**Requirement:** Search the data for the string "incertitudes" and copy each line where it turns up.

Data provided section start

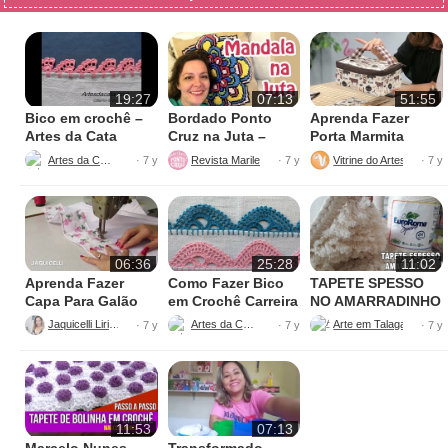
19:27
07:13
51:55
Bico em crochê –
Bordado Ponto
Aprenda Fazer
Artes da Cata
Cruz na Juta –
Porta Marmita
Fácil de Fazer
Térmica
Artes da Cata
Revista Marileny Ponto Cruz
Vitrine do Artesanato
· 7 y
· 7 y
· 7 y
06:36
25:28
11:02
Aprenda Fazer
Como Fazer Bico
TAPETE SPESSO
Capa Para Galão
em Crochê Carreira
NO AMARRADINHO
de Água – 20 litros
Única
PERFEITO
Jaquicelli Liriane
Artes da Cata
· 7 y
· 7 y
· 7 y
11:53
07:13
Marcelo Nunes –
Transformado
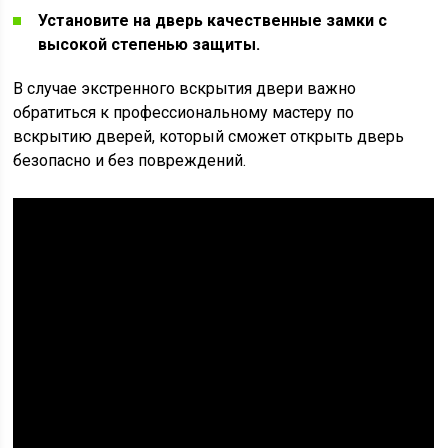
Установите на дверь качественные замки с
высокой степенью защиты.
В случае экстренного вскрытия двери важно
обратиться к профессиональному мастеру по
вскрытию дверей, который сможет открыть дверь
безопасно и без повреждений.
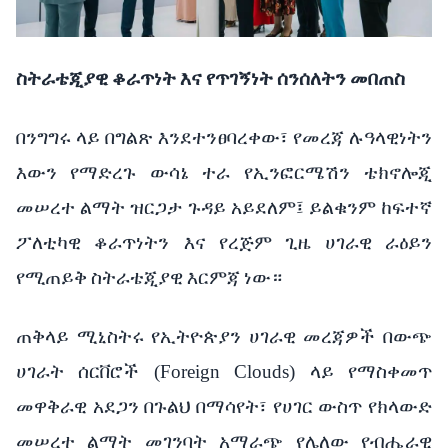
ስትራቴጂያዊ
ቆራጥነት
እና
የጥገኝነት
ሰንሰለትን
መበጠስ
በንግግሩ
ላይ
በግልጽ
እንደተንፀባረቀው፣
የመረጃ
ሉዓላዊነትን
እውን
የማድረጉ
ውሳኔ
ተራ
የኢንፎርሜሽን ቴክኖሎጂ
መሠረተ
ልማት
ዝርጋታ
ጉዳይ
አይደለም፤
ይልቁንም
ከፍተኛ
ፖለቲካዊ
ቆራጥነትን እና
የረጅም
ጊዜ
ሀገራዊ
ራዕይን
የሚጠይቅ
ስትራቴጂያዊ
እርምጃ
ነው።
ጠቅላይ
ሚኒስትሩ
የኢትዮጵያን
ሀገራዊ
መረጃዎች
በውጭ
ሀገራት
ሰርቨሮች
(Foreign Clouds)
ላይ
የማስቀመጥ
መዋቅራዊ
አደጋን
በጉልህ
በማሳየት፣
የሀገር
ውስጥ
የክላውድ
መሠረተ
ልማት
መገንባት
አማራጭ
የሌለው
የብሔራዊ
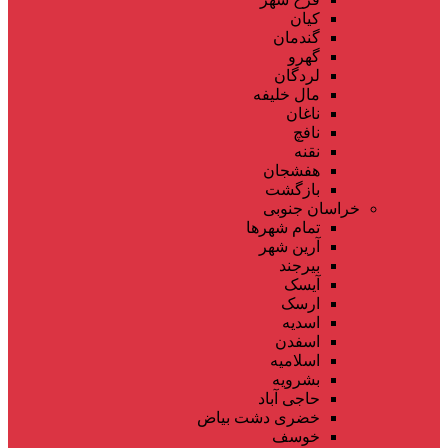
کیان
گندمان
گهرو
لردگان
مال خلیفه
ناغان
نافچ
نقنه
هفشجان
بازگشت
خراسان جنوبی
تمام شهر‌ها
آرین شهر
بیرجند
آیسک
ارسک
اسدیه
اسفدن
اسلامیه
بشرویه
حاجی آباد
خضری دشت بیاض
خوسف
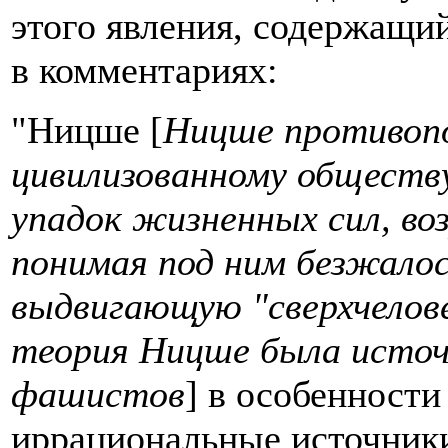
этого явления, содержащий
в комментариях:
"Ницше [
Ницше противопо
цивилизованному обществу
упадок жизненных сил, во
понимая под ним безжалос
выдвигающую "сверхчелове
теория Ницше была источ
фашистов
] в особенности
иррациональные источник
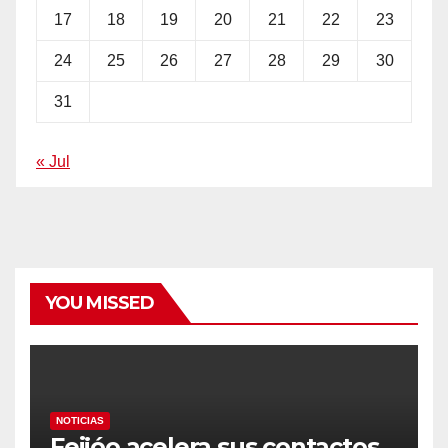
17
18
19
20
21
22
23
24
25
26
27
28
29
30
31
« Jul
YOU MISSED
NOTICIAS
Feijóo acelera sus contactos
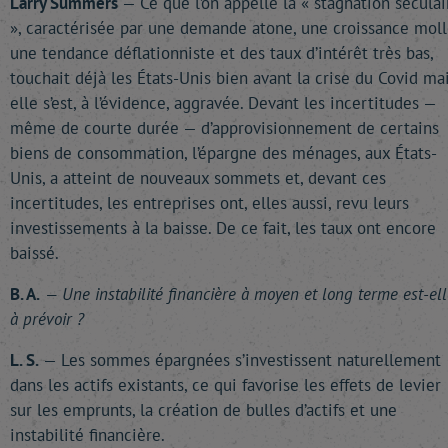
Larry Summers
— Ce que l’on appelle la « stagnation séculai
», caractérisée par une demande atone, une croissance moll
une tendance déflationniste et des taux d’intérêt très bas,
touchait déjà les États-Unis bien avant la crise du Covid ma
elle s’est, à l’évidence, aggravée. Devant les incertitudes —
même de courte durée — d’approvisionnement de certains
biens de consommation, l’épargne des ménages, aux États-
Unis, a atteint de nouveaux sommets et, devant ces
incertitudes, les entreprises ont, elles aussi, revu leurs
investissements à la baisse. De ce fait, les taux ont encore
baissé.
B. A.
— Une instabilité financière à moyen et long terme est-ell
à prévoir ?
L. S.
— Les sommes épargnées s’investissent naturellement
dans les actifs existants, ce qui favorise les effets de levier
sur les emprunts, la création de bulles d’actifs et une
instabilité financière.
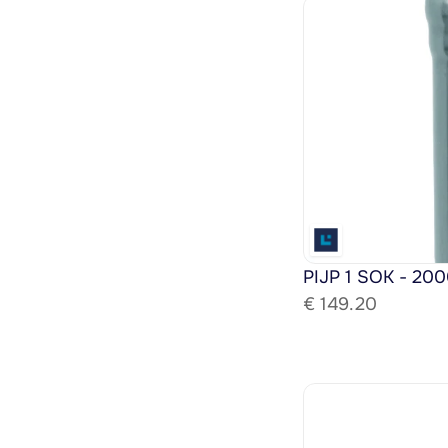
PIJP 1 SOK - 200
€ 
149.20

Data provided section end

**Output:**
elle s’est, à l’évidence, aggravée. Devant les incertitudes —
incertitudes, les entreprises ont, elles aussi, revu leurs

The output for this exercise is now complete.